My God, What Have I Done?: The title goddess in Inanna's Descent to the Netherworld, right after siccing demons on her husband.
Mystical Pregnancy: Weird pregnancies have been around for a very long time:
Enki impregnates himself by consuming his own semen.
Egyptian god Horus was conceived by Isis hovering in the air over Osiris and beating her wings. At the time, Osiris was A: dead, and B: neutered, his p***s being the one piece of his body Isis couldn't recover due to its being eaten by a fish.
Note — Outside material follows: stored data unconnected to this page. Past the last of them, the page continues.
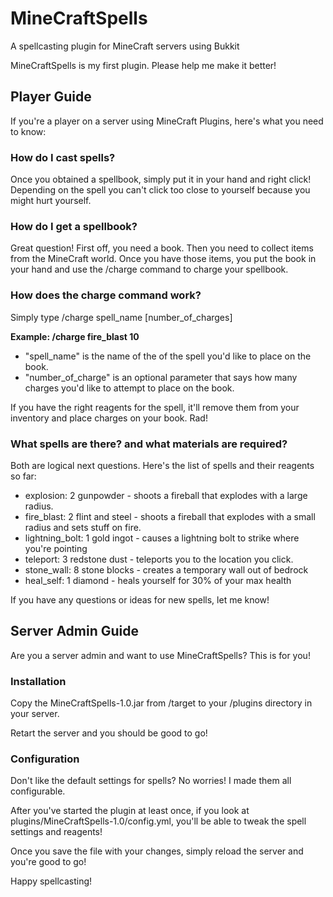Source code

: # MineCraftSpells

A spellcasting plugin for MineCraft servers using Bukkit

MineCraftSpells is my first plugin. Please help me make it better!

## Player Guide


If you're a player on a server using MineCraft Plugins, here's what you need to know:

### How do I cast spells?


Once you obtained a spellbook, simply put it in your hand and right click! Depending on the spell you can't click too close to yourself because you might hurt yourself.

### How do I get a spellbook?

Great question! First off, you need a book. Then you need to collect items from the MineCraft world. Once you have those items, you put the book in your hand and use the /charge command to charge your spellbook.

### How does the charge command work?

Simply type /charge spell_name [number_of_charges]

**Example: /charge fire_blast 10**

* "spell_name" is the name of the of the spell you'd like to place on the book. 
* "number_of_charge" is an optional parameter that says how many charges you'd like to attempt to place on the book.

If you have the right reagents for the spell, it'll remove them from your inventory and place charges on your book. Rad!

### What spells are there? and what materials are required?

Both are logical next questions. Here's the list of spells and their reagents so far:

* explosion: 2 gunpowder - shoots a fireball that explodes with a large radius.
* fire_blast: 2 flint and steel - shoots a fireball that explodes with a small radius and sets stuff on fire.
* lightning_bolt: 1 gold ingot - causes a lightning bolt to strike where you're pointing
* teleport: 3 redstone dust - teleports you to the location you click.
* stone_wall: 8 stone blocks - creates a temporary wall out of bedrock
* heal_self: 1 diamond - heals yourself for 30% of your max health

If you have any questions or ideas for new spells, let me know!

## Server Admin Guide

Are you a server admin and want to use MineCraftSpells?  This is for you!

### Installation

Copy the MineCraftSpells-1.0.jar from /target to your /plugins directory in your server.

Retart the server and you should be good to go!

### Configuration

Don't like the default settings for spells? No worries! I made them all configurable.

After you've started the plugin at least once, if you look at plugins/MineCraftSpells-1.0/config.yml, you'll be able to tweak the spell settings and reagents!

Once you save the file with your changes, simply reload the server and you're good to go!

Happy spellcasting!
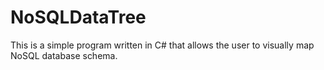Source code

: # NoSQLDataTree

This is a simple program written in C# that allows the user to visually map NoSQL database schema.
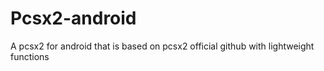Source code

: # Pcsx2-android
A pcsx2 for android that is based on pcsx2 official github with lightweight functions
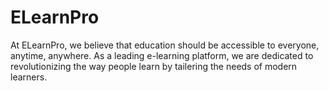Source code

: # ELearnPro
At ELearnPro, we believe that education should be accessible to everyone, anytime, anywhere. As a leading e-learning platform, we are dedicated to revolutionizing the way people learn by tailering the needs of modern learners.

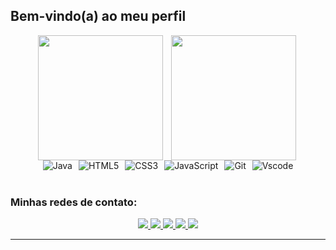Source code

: ## Bem-vindo(a) ao meu perfil

<div align="center">
  <div style="display: flex; flex-wrap: wrap; justify-content: center; gap: 10px;">
    <img align="left" height="200" padding="10 5" src="https://github-readme-stats.vercel.app/api?username=grittiDM&show_icons=true&rank_icon=github&theme=gruvbox" />
    <img align="left" height="200" src="https://github-readme-stats.vercel.app/api/top-langs/?username=grittiDM&layout=donut&theme=gruvbox" />
  </div>
</div>

<div align="center">
  <div style="display: flex; flex-wrap: wrap; justify-content: center; gap: 10px;">
    <img alt="Java" src="https://img.shields.io/badge/java-%23ED8B00.svg?style=for-the-badge&logo=openjdk&logoColor=white">
    <img alt="HTML5" src="https://img.shields.io/badge/HTML5-E34F26?style=for-the-badge&logo=html5&logoColor=white">
    <img alt="CSS3" src="https://img.shields.io/badge/CSS3-1572B6?style=for-the-badge&logo=css3&logoColor=white">
    <img alt="JavaScript" src="https://img.shields.io/badge/JavaScript-F7DF1E?style=for-the-badge&logo=javascript&logoColor=black">
    <img alt="Git" src="https://img.shields.io/badge/GIT-E44C30?style=for-the-badge&logo=git&logoColor=white">
    <img alt="Vscode" src="https://img.shields.io/badge/Vscode-007ACC?style=for-the-badge&logo=visual-studio-code&logoColor=white">
  </div>
</div>

<br>

### Minhas redes de contato:

<div align="center"> 
  <a href="www.youtube.com/@grittiDM" target="_blank">
    <img src="https://img.shields.io/badge/YouTube-FF0000?style=for-the-badge&logo=youtube&logoColor=white" target="_blank">
  </a>
  <a href="https://instagram.com/_m.gritti/" target="_blank">
    <img src="https://img.shields.io/badge/-Instagram-%23E4405F?style=for-the-badge&logo=instagram&logoColor=white" target="_blank">
  </a>
  <a href="https://discord.gg/6GkPBx4v" target="_blank">
    <img src="https://img.shields.io/badge/Discord-7289DA?style=for-the-badge&logo=discord&logoColor=white" target="_blank">
  </a> 
  <a href = "mailto:dev.murilogritti@gmail.com">
    <img src="https://img.shields.io/badge/-Gmail-%23333?style=for-the-badge&logo=gmail&logoColor=white" target="_blank">
  </a>
  <a href="https://www.linkedin.com/in/murilo-gritti" target="_blank">
    <img src="https://img.shields.io/badge/-LinkedIn-%230077B5?style=for-the-badge&logo=linkedin&logoColor=white" target="_blank">
  </a>
</div>

<hr>
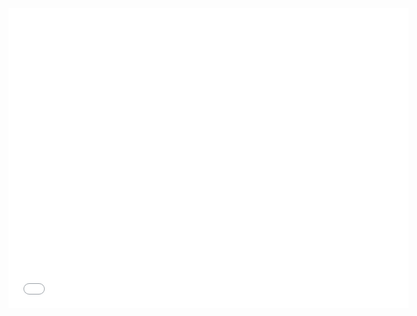 
<iframe id="iframepdf" src="../../lectures/southgreen_rr_end.pdf" frameborder="0" width="640" height="480" allowfullscreen="true" mozallowfullscreen="true" webkitallowfullscreen="true"></iframe> 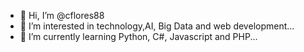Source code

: - 👋 Hi, I’m @cflores88
- 👀 I’m interested in technology,AI, Big Data and web development...
- 🌱 I’m currently learning Python, C#, Javascript and PHP...


<!---
cflores88/cflores88 is a ✨ special ✨ repository because its `README.md` (this file) appears on your GitHub profile.
You can click the Preview link to take a look at your changes.
--->
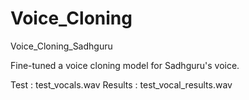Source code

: # Voice_Cloning
Voice_Cloning_Sadhguru

Fine-tuned a voice cloning model for Sadhguru's voice.

Test : test_vocals.wav
Results : test_vocal_results.wav
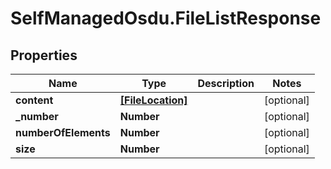 # SelfManagedOsdu.FileListResponse

## Properties
Name | Type | Description | Notes
------------ | ------------- | ------------- | -------------
**content** | [**[FileLocation]**](FileLocation.md) |  | [optional] 
**_number** | **Number** |  | [optional] 
**numberOfElements** | **Number** |  | [optional] 
**size** | **Number** |  | [optional] 


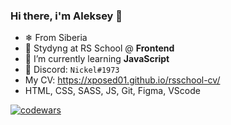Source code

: ### Hi there, i'm Aleksey 👋

- ❄ From Siberia
- 🔭 Stydyng at RS School @ **Frontend**
- 🌱 I’m currently learning **JavaScript**
- 💬 Discord: `Nickel#1973`
- My CV: https://xposed01.github.io/rsschool-cv/
- HTML, CSS, SASS, JS, Git, Figma, VScode

[![codewars](https://www.codewars.com/users/xposed01/badges/small)](https://www.codewars.com/users/xposed01)






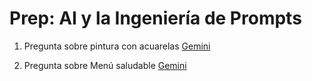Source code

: # Prep: AI y la Ingeniería de Prompts

1. Pregunta sobre pintura con acuarelas
[Gemini](https://g.co/gemini/share/6b9d1d540fa0)

2. Pregunta sobre Menú saludable 
[Gemini](https://g.co/gemini/share/997f5b0f4eac)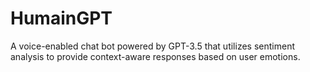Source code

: # HumainGPT
 A voice-enabled chat bot powered by GPT-3.5 that utilizes sentiment analysis to provide context-aware responses based on user emotions.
Named Weapons: In a fictional Egyptian tale of the conquest of Joppa, the Pharaoh Men-kheper-Re has a named staff/cane. He hides it in the luggage of the protagonist sent to put down a revolt, who kills the rebel leader with it. Unfortunately the text is damaged, so its name and powers are unknown.
Nameless Narrative: Surprisingly for a culture that put such emphasis on names, ancient Egypt has a few such tales: "The Wax Crocodile" (from the Westcar Papyrus), the "Tale Of The Shipwrecked Sailor", and the "Tale Of The Doomed Prince".
Narrative Poem: The Mesopotamians had them.
Nature Hero: Enkidu in The Epic of Gilgamesh.
Nature Spirit: There are many, many gods of earth, sun, moon, stars, rivers, trees, fertility, animals, plants, disease, life, death, storms, wind, the sea, the sky, etc. in Mesopotamian Mythology and Egyptian Mythology.
Never Say "Die": The ancient Egyptians believed that to record something in writing made it more real. Scribes usually did not speak of death, only of euphemisms such as passing west (towards the setting sun and The Underworld) or joining the sun god's barque in the sky. Set was never said to have killed or murdered his brother Osiris; instead he knocked him down.
Never Smile at a Crocodile: Sobek the crocodile-headed Egyptian god was not entirely bad, but was unpredictable, representing the power the Nile itself held over Egyptians' lives. Another example comes from a folktale where a prince is prophesied to die by "a snake, a crocodile or a dog". Despite efforts to avoid all of those things, he still dies.
Nice Hat: Royal and divine crowns, especially in Egyptian iconography where they can be exceptionally complicated.